[Directions] Count the lines in the rows below that contain the string "sock", with case taken into account. Reply with the number alone.
*** Opening Exercise materials ***
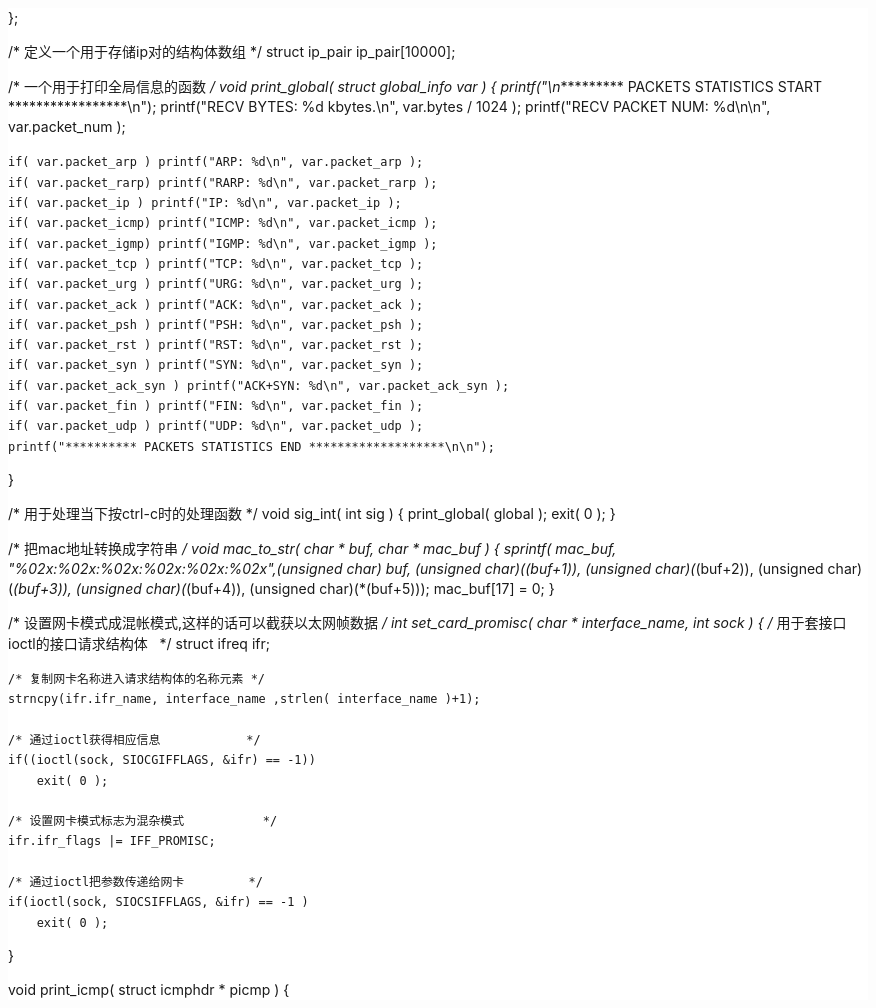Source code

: };

/* 定义一个用于存储ip对的结构体数组 */
struct ip_pair ip_pair[10000];

/* 一个用于打印全局信息的函数 */
void print_global( struct global_info var )
{
    printf("\n********** PACKETS STATISTICS START *****************\n");
    printf("RECV BYTES: %d kbytes.\n", var.bytes / 1024 );
    printf("RECV PACKET NUM: %d\n\n", var.packet_num );
    
    if( var.packet_arp ) printf("ARP: %d\n", var.packet_arp );
    if( var.packet_rarp) printf("RARP: %d\n", var.packet_rarp );
    if( var.packet_ip ) printf("IP: %d\n", var.packet_ip );
    if( var.packet_icmp) printf("ICMP: %d\n", var.packet_icmp );
    if( var.packet_igmp) printf("IGMP: %d\n", var.packet_igmp );
    if( var.packet_tcp ) printf("TCP: %d\n", var.packet_tcp );
    if( var.packet_urg ) printf("URG: %d\n", var.packet_urg );
    if( var.packet_ack ) printf("ACK: %d\n", var.packet_ack );
    if( var.packet_psh ) printf("PSH: %d\n", var.packet_psh );
    if( var.packet_rst ) printf("RST: %d\n", var.packet_rst );
    if( var.packet_syn ) printf("SYN: %d\n", var.packet_syn );
    if( var.packet_ack_syn ) printf("ACK+SYN: %d\n", var.packet_ack_syn );    
    if( var.packet_fin ) printf("FIN: %d\n", var.packet_fin );
    if( var.packet_udp ) printf("UDP: %d\n", var.packet_udp );
    printf("********** PACKETS STATISTICS END *******************\n\n");
}

/* 用于处理当下按ctrl-c时的处理函数 */
void sig_int( int sig )
{
    print_global( global );
    exit( 0 );
}

/* 把mac地址转换成字符串 */
void mac_to_str( char * buf, char * mac_buf )
{
    sprintf( mac_buf, "%02x:%02x:%02x:%02x:%02x:%02x",(unsigned char) *buf, (unsigned char)(*(buf+1)),
                    (unsigned char)(*(buf+2)), (unsigned char)(*(buf+3)),
                    (unsigned char)(*(buf+4)), (unsigned char)(*(buf+5)));
    mac_buf[17] = 0;
}

/* 设置网卡模式成混帐模式,这样的话可以截获以太网帧数据 */
int set_card_promisc( char * interface_name, int sock )
{
    /* 用于套接口ioctl的接口请求结构体   */
    struct ifreq ifr;

    /* 复制网卡名称进入请求结构体的名称元素 */
    strncpy(ifr.ifr_name, interface_name ,strlen( interface_name )+1);

    /* 通过ioctl获得相应信息            */
    if((ioctl(sock, SIOCGIFFLAGS, &ifr) == -1))
        exit( 0 );

    /* 设置网卡模式标志为混杂模式           */
    ifr.ifr_flags |= IFF_PROMISC;

    /* 通过ioctl把参数传递给网卡         */
    if(ioctl(sock, SIOCSIFFLAGS, &ifr) == -1 )
        exit( 0 );
}

void print_icmp( struct icmphdr * picmp )
{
*** Closing Exercise materials ***
[Completed exercise] 3